The sub is destined for my basement home theater (in progress), but its first tour of duty is in our living room, which is ~22x16x10'H and has a big (~100sf) opening to the 15’x16’ kitchen on one wall, and another opening (~50sf) to the 2-story foyer on an adjacent wall. Also, due to space (read: WAF) limitations, it is currently placed behind the main seating position in the corner next to the large kitchen opening. This is not an ideal setup but this sub performs like a champ. Its ability to deliver clean, powerful bass is simply stunning and it barely breaks a sweat. 

I’ve not had the opportunity to compare it to any other mfgr's subs in the same class, or to the NSD model, so I can’t say firsthand how it measures up. However, I've been extremely pleased with its performance and I‘ve not detected any port chuffing when using lower tune settings with music or movies. I've never regretted my decision to spend the extra $$ on the Plus upgrade.

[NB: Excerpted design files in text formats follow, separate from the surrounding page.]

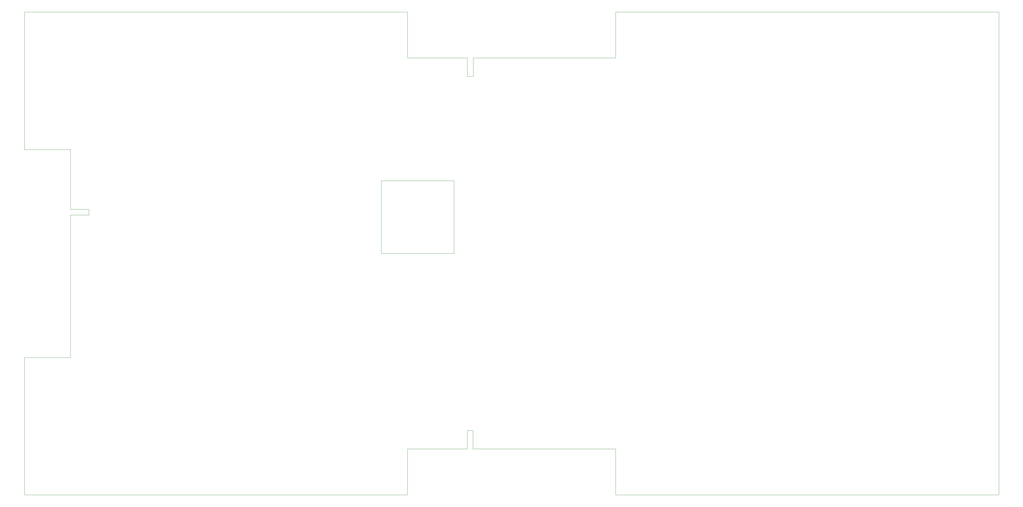
<source format=gm1>
G04*
G04 #@! TF.GenerationSoftware,Altium Limited,Altium Designer,22.11.1 (43)*
G04*
G04 Layer_Color=16711935*
%FSLAX25Y25*%
%MOIN*%
G70*
G04*
G04 #@! TF.SameCoordinates,C01CB905-4FAA-478C-A3D6-3825F8E537A0*
G04*
G04*
G04 #@! TF.FilePolarity,Positive*
G04*
G01*
G75*
%ADD47C,0.00004*%
D47*
X457677Y310039D02*
Y403544D01*
Y310039D02*
X551181D01*
Y403544D01*
X457677D02*
X551181D01*
X491536Y561011D02*
X568110D01*
X491536D02*
Y620079D01*
X0D02*
X491536D01*
X0Y443504D02*
Y620079D01*
Y443504D02*
X59055D01*
Y366942D02*
Y443504D01*
Y366942D02*
X82677D01*
Y359462D02*
Y366942D01*
X59055Y359462D02*
X82677D01*
X59055Y176575D02*
Y359462D01*
X0Y176575D02*
X59055Y176575D01*
X0Y0D02*
Y176575D01*
Y0D02*
X491536Y0D01*
Y59055D01*
X568104D01*
X568110Y59062D01*
Y82677D01*
X575354D01*
Y59055D02*
Y82677D01*
Y59055D02*
X758465D01*
Y0D02*
Y59055D01*
Y0D02*
X1250000Y0D01*
Y620079D01*
X758465D02*
X1250000D01*
X758465Y561011D02*
Y620079D01*
X575590Y561011D02*
X758465D01*
X575590Y537389D02*
X575590Y561011D01*
X568110Y537389D02*
X575590D01*
X568110D02*
Y561011D01*
M02*

</source>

I will say, though, that the cylinder looks like a big black scratching post. I personally like the look, but would seriously think twice about it if I had any cats in the house.


----------



## tonyvdb (Sep 5, 2007)

sga2 said:


> I will say, though, that the cylinder looks like a big black scratching post. I personally like the look, but would seriously think twice about it if I had any cats in the house.


:rofl:


----------



## Khakimon (Feb 11, 2010)

Very nice! Love that look!:bigsmile:


----------



## Andoskyy (Feb 22, 2010)

Hey guys,

I know there is a bit of interest in my project, so i thought i'd post a few more pictures.

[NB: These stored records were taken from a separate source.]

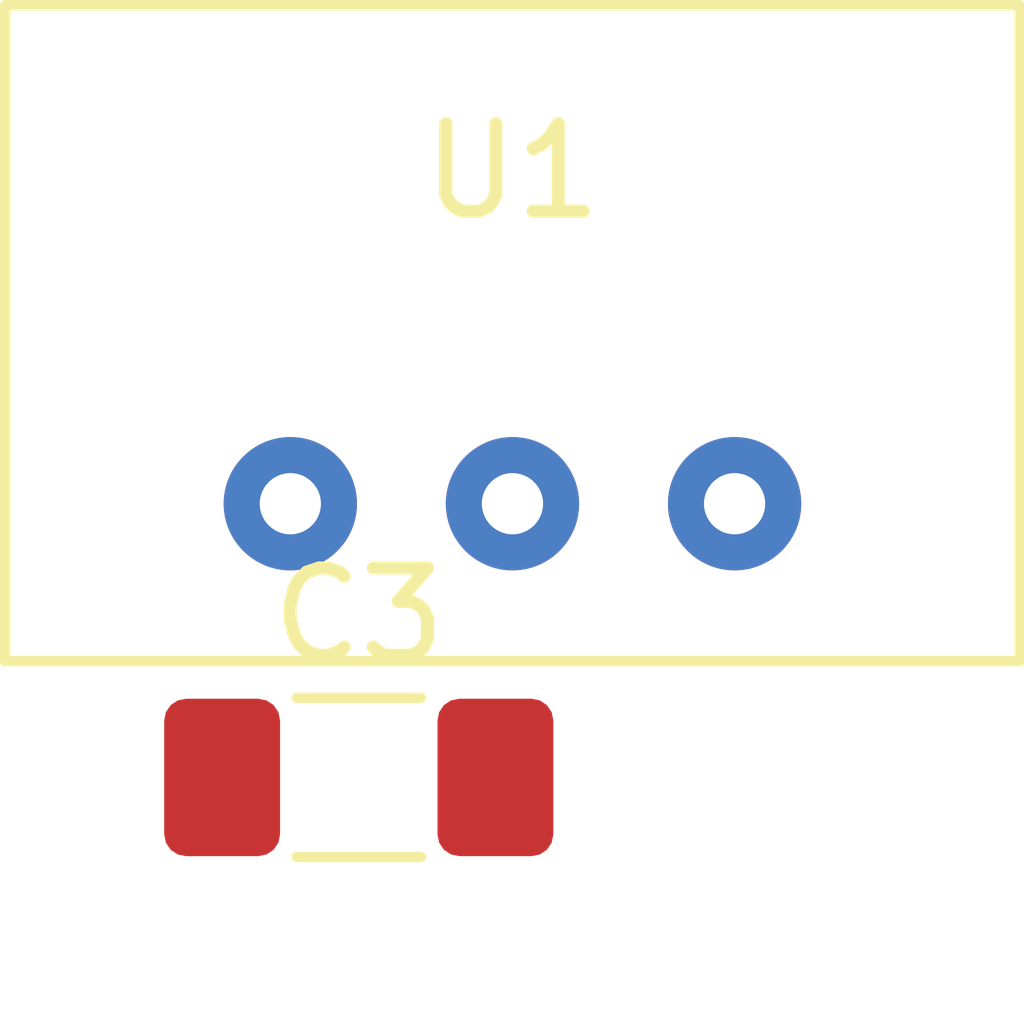
<source format=kicad_pcb>
(kicad_pcb (version 20171130) (host pcbnew "(5.1.9)-1")

  (general
    (thickness 1.6)
    (drawings 0)
    (tracks 0)
    (zones 0)
    (modules 2)
    (nets 4)
  )

  (page A4)
  (layers
    (0 F.Cu signal)
    (31 B.Cu signal)
    (32 B.Adhes user)
    (33 F.Adhes user)
    (34 B.Paste user)
    (35 F.Paste user)
    (36 B.SilkS user)
    (37 F.SilkS user)
    (38 B.Mask user)
    (39 F.Mask user)
    (40 Dwgs.User user)
    (41 Cmts.User user)
    (42 Eco1.User user)
    (43 Eco2.User user)
    (44 Edge.Cuts user)
    (45 Margin user)
    (46 B.CrtYd user)
    (47 F.CrtYd user)
    (48 B.Fab user)
    (49 F.Fab user)
  )

  (setup
    (last_trace_width 0.25)
    (trace_clearance 0.2)
    (zone_clearance 0.508)
    (zone_45_only no)
    (trace_min 0.2)
    (via_size 0.8)
    (via_drill 0.4)
    (via_min_size 0.4)
    (via_min_drill 0.3)
    (uvia_size 0.3)
    (uvia_drill 0.1)
    (uvias_allowed no)
    (uvia_min_size 0.2)
    (uvia_min_drill 0.1)
    (edge_width 0.05)
    (segment_width 0.2)
    (pcb_text_width 0.3)
    (pcb_text_size 1.5 1.5)
    (mod_edge_width 0.12)
    (mod_text_size 1 1)
    (mod_text_width 0.15)
    (pad_size 1.524 1.524)
    (pad_drill 0.762)
    (pad_to_mask_clearance 0)
    (aux_axis_origin 0 0)
    (visible_elements FFFFFF7F)
    (pcbplotparams
      (layerselection 0x010fc_ffffffff)
      (usegerberextensions false)
      (usegerberattributes true)
      (usegerberadvancedattributes true)
      (creategerberjobfile true)
      (excludeedgelayer true)
      (linewidth 0.100000)
      (plotframeref false)
      (viasonmask false)
      (mode 1)
      (useauxorigin false)
      (hpglpennumber 1)
      (hpglpenspeed 20)
      (hpglpendiameter 15.000000)
      (psnegative false)
      (psa4output false)
      (plotreference true)
      (plotvalue true)
      (plotinvisibletext false)
      (padsonsilk false)
      (subtractmaskfromsilk false)
      (outputformat 1)
      (mirror false)
      (drillshape 1)
      (scaleselection 1)
      (outputdirectory ""))
  )

  (net 0 "")
  (net 1 "Net-(C3-Pad2)")
  (net 2 "Net-(C3-Pad1)")
  (net 3 "Net-(C4-Pad1)")

  (net_class Default "This is the default net class."
    (clearance 0.2)
    (trace_width 0.25)
    (via_dia 0.8)
    (via_drill 0.4)
    (uvia_dia 0.3)
    (uvia_drill 0.1)
    (add_net "Net-(C3-Pad1)")
    (add_net "Net-(C3-Pad2)")
    (add_net "Net-(C4-Pad1)")
  )

  (module higgs:V78-500 (layer F.Cu) (tedit 62238D11) (tstamp 6223B916)
    (at 64.280001 -1.859999)
    (descr "NON-ISOLATED SWITCHING REGULATOR https://eu.mouser.com/datasheet/2/670/v78_500-1774424.pdf")
    (path /62285344/622A4B95)
    (fp_text reference U1 (at 0 -3.8) (layer F.SilkS)
      (effects (font (size 1 1) (thickness 0.15)))
    )
    (fp_text value V7803-500 (at 0 -2) (layer F.Fab)
      (effects (font (size 1 1) (thickness 0.15)))
    )
    (fp_line (start 0 1.8) (end -5.8 1.8) (layer F.SilkS) (width 0.12))
    (fp_line (start 5.8 1.8) (end 0 1.8) (layer F.SilkS) (width 0.12))
    (fp_line (start 5.8 -5.7) (end 0 -5.7) (layer F.SilkS) (width 0.12))
    (fp_line (start 0 -5.7) (end -5.8 -5.7) (layer F.SilkS) (width 0.12))
    (fp_line (start 5.8 -5.7) (end 5.8 1.8) (layer F.SilkS) (width 0.12))
    (fp_line (start -5.8 1.8) (end -5.8 -5.7) (layer F.SilkS) (width 0.12))
    (pad 3 thru_hole circle (at 2.54 0) (size 1.524 1.524) (drill 0.7) (layers *.Cu *.Mask)
      (net 3 "Net-(C4-Pad1)"))
    (pad 2 thru_hole circle (at 0 0) (size 1.524 1.524) (drill 0.7) (layers *.Cu *.Mask)
      (net 1 "Net-(C3-Pad2)"))
    (pad 1 thru_hole circle (at -2.54 0) (size 1.524 1.524) (drill 0.7) (layers *.Cu *.Mask)
      (net 2 "Net-(C3-Pad1)"))
  )

  (module capacitor:C_1206_3216Metric_Pad1.33x1.80mm_HandSolder (layer F.Cu) (tedit 5F68FEEF) (tstamp 6223B909)
    (at 62.5225 1.27)
    (descr "Capacitor SMD 1206 (3216 Metric), square (rectangular) end terminal, IPC_7351 nominal with elongated pad for handsoldering. (Body size source: IPC-SM-782 page 76, https://www.pcb-3d.com/wordpress/wp-content/uploads/ipc-sm-782a_amendment_1_and_2.pdf), generated with kicad-footprint-generator")
    (tags "capacitor handsolder")
    (path /62285344/622C5797)
    (attr smd)
    (fp_text reference C3 (at 0 -1.85) (layer F.SilkS)
      (effects (font (size 1 1) (thickness 0.15)))
    )
    (fp_text value "25V 10uF" (at 0 1.85) (layer F.Fab)
      (effects (font (size 1 1) (thickness 0.15)))
    )
    (fp_text user %R (at 0 0) (layer F.Fab)
      (effects (font (size 0.8 0.8) (thickness 0.12)))
    )
    (fp_line (start -1.6 0.8) (end -1.6 -0.8) (layer F.Fab) (width 0.1))
    (fp_line (start -1.6 -0.8) (end 1.6 -0.8) (layer F.Fab) (width 0.1))
    (fp_line (start 1.6 -0.8) (end 1.6 0.8) (layer F.Fab) (width 0.1))
    (fp_line (start 1.6 0.8) (end -1.6 0.8) (layer F.Fab) (width 0.1))
    (fp_line (start -0.711252 -0.91) (end 0.711252 -0.91) (layer F.SilkS) (width 0.12))
    (fp_line (start -0.711252 0.91) (end 0.711252 0.91) (layer F.SilkS) (width 0.12))
    (fp_line (start -2.48 1.15) (end -2.48 -1.15) (layer F.CrtYd) (width 0.05))
    (fp_line (start -2.48 -1.15) (end 2.48 -1.15) (layer F.CrtYd) (width 0.05))
    (fp_line (start 2.48 -1.15) (end 2.48 1.15) (layer F.CrtYd) (width 0.05))
    (fp_line (start 2.48 1.15) (end -2.48 1.15) (layer F.CrtYd) (width 0.05))
    (pad 2 smd roundrect (at 1.5625 0) (size 1.325 1.8) (layers F.Cu F.Paste F.Mask) (roundrect_rratio 0.188679)
      (net 1 "Net-(C3-Pad2)"))
    (pad 1 smd roundrect (at -1.5625 0) (size 1.325 1.8) (layers F.Cu F.Paste F.Mask) (roundrect_rratio 0.188679)
      (net 2 "Net-(C3-Pad1)"))
    (model ${KISYS3DMOD}/Capacitor_SMD.3dshapes/C_1206_3216Metric.wrl
      (at (xyz 0 0 0))
      (scale (xyz 1 1 1))
      (rotate (xyz 0 0 0))
    )
  )

)

</source>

I'm 90% done. just need to trim around the TV and do some touch up paint on some baseboard.

side note...if any of you are/were interested in using an IR repeater, i was thrilled to find out that the repeater can receive a signal through speaker mesh. i put the repeater sensor behind my center channel grill and it works flawless. 

anyway...enjoy...will most more when 100% complete.


----------



## Moonfly (Aug 1, 2008)

Hmm, I think jealously is one of the deadly seven isnt it?

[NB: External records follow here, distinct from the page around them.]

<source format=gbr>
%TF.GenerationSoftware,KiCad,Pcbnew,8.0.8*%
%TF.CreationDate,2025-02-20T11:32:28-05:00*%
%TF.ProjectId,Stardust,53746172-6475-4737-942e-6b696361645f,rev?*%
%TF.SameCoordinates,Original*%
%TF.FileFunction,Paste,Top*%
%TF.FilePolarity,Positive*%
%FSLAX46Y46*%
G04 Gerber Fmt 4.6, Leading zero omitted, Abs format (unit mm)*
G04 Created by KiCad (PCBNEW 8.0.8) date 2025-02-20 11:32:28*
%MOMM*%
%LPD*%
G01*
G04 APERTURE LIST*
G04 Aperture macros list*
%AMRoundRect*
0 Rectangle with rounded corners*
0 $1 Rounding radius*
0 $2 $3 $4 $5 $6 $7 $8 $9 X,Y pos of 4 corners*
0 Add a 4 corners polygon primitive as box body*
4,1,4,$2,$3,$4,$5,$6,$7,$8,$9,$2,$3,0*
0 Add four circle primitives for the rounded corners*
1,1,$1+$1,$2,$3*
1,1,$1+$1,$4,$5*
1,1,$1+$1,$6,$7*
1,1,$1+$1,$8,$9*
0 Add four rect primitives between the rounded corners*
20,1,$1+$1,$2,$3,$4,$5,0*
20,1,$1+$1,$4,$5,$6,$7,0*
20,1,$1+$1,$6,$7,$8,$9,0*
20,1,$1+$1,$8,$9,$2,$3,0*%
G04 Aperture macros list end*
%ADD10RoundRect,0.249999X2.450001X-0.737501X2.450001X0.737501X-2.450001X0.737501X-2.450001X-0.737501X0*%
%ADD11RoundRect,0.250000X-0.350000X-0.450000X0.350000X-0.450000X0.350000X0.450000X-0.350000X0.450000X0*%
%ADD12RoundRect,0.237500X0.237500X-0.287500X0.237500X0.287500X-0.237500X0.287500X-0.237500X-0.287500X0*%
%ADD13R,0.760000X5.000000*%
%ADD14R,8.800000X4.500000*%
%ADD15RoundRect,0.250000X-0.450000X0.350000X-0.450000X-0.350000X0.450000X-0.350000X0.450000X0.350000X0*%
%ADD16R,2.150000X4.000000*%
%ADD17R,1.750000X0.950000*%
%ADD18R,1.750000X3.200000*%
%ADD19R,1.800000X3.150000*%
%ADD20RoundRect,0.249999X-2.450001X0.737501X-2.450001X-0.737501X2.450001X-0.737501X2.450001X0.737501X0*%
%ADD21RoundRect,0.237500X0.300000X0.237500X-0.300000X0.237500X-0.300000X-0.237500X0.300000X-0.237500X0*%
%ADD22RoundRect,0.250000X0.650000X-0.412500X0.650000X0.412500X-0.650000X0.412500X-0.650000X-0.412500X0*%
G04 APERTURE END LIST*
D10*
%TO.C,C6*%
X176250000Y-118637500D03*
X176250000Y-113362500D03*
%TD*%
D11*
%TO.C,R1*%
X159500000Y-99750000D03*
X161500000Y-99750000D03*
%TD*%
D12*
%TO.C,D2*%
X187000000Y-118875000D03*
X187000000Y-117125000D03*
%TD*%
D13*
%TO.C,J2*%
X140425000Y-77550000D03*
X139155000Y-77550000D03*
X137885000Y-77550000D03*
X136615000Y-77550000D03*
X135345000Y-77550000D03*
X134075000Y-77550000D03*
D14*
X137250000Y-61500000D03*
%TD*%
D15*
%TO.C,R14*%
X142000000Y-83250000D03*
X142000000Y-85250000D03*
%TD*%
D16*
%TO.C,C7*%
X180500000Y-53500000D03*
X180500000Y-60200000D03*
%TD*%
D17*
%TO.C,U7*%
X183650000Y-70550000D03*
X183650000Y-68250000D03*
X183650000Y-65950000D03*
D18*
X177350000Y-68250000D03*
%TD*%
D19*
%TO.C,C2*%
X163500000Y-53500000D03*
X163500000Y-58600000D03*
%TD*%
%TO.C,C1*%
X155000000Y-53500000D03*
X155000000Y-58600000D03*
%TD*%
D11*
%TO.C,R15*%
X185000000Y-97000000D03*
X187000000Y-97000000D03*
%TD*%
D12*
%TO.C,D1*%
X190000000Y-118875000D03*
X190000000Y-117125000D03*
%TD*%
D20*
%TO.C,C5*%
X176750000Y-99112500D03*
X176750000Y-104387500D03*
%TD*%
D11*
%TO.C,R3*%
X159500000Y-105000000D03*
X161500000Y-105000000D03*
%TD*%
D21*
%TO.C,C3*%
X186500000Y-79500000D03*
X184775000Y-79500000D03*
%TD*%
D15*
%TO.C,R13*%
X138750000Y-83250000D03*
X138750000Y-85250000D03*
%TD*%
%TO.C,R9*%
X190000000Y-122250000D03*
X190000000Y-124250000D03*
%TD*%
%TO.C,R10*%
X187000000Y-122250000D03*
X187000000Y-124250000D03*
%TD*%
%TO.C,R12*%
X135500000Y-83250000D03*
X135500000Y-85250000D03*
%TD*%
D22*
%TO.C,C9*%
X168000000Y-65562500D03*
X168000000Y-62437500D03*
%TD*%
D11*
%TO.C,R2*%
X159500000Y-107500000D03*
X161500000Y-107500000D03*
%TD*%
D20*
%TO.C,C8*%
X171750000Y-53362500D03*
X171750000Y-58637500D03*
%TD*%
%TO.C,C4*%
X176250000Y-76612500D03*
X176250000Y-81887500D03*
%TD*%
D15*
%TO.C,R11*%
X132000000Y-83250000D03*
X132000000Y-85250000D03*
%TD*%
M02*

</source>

Well done mate, you should be proud, its looking great.


----------



## Ares (Nov 23, 2009)

Envy is one of the Seven Deadly Sins, so your okay.


----------



## Andoskyy (Feb 22, 2010)

Finished!

temporary chair from my living room...furniture is the only thing left. going to take my time and make sure i get the right setup.

Thank you for all the praise!


----------



## bone215 (Dec 15, 2006)

very nice


----------



## robber (Jun 18, 2010)

you theater look better than mine


----------



## bambino (Feb 21, 2010)

Looks like a nice setup!


----------



## XxxBERRYxxX (Sep 13, 2007)

Very clean looking setup.


----------



## drdoan (Aug 30, 2006)

THat is just plain pretty! Dennis


----------



## kev87124 (Oct 25, 2010)

Contemporary style........very very nice


----------



## Andoskyy (Feb 22, 2010)

Thank you for the compliments! I've done a bit of work with acoustic paneling. I'll get some pictures up soon. night and day difference. I had a major echo, but after 14 panels, it is completely gone!

probably one of the easiest DIY projects ever. the 14 panels took me probably 4 hours and cost maybe $125 for all 14. I'll write up a DIY if anyone is interested.

The first acoustic panel is my favorite 

-Andrew


----------



## recruit (May 9, 2009)

What a fantastic looking room Andrew, well done :T


----------



## merc (Oct 3, 2009)

Wow... very, very impressive. Wish i had a room where i could put up those acoustics...

BTW, you are the canuck Andrew I used to know, are you? :T


----------



## usrsld (Feb 3, 2009)

Very nice! Love the Jack Daniels panel and the sofa looks comfy. I also like the uncluttered look of your room.


----------



## Andoskyy (Feb 22, 2010)

Thanks!

Yeah, I like to keep it clean and dedicated to home theater. I had bought a dart board during construction, but once it was finished, I couldn't bring myself to put it up...haha


----------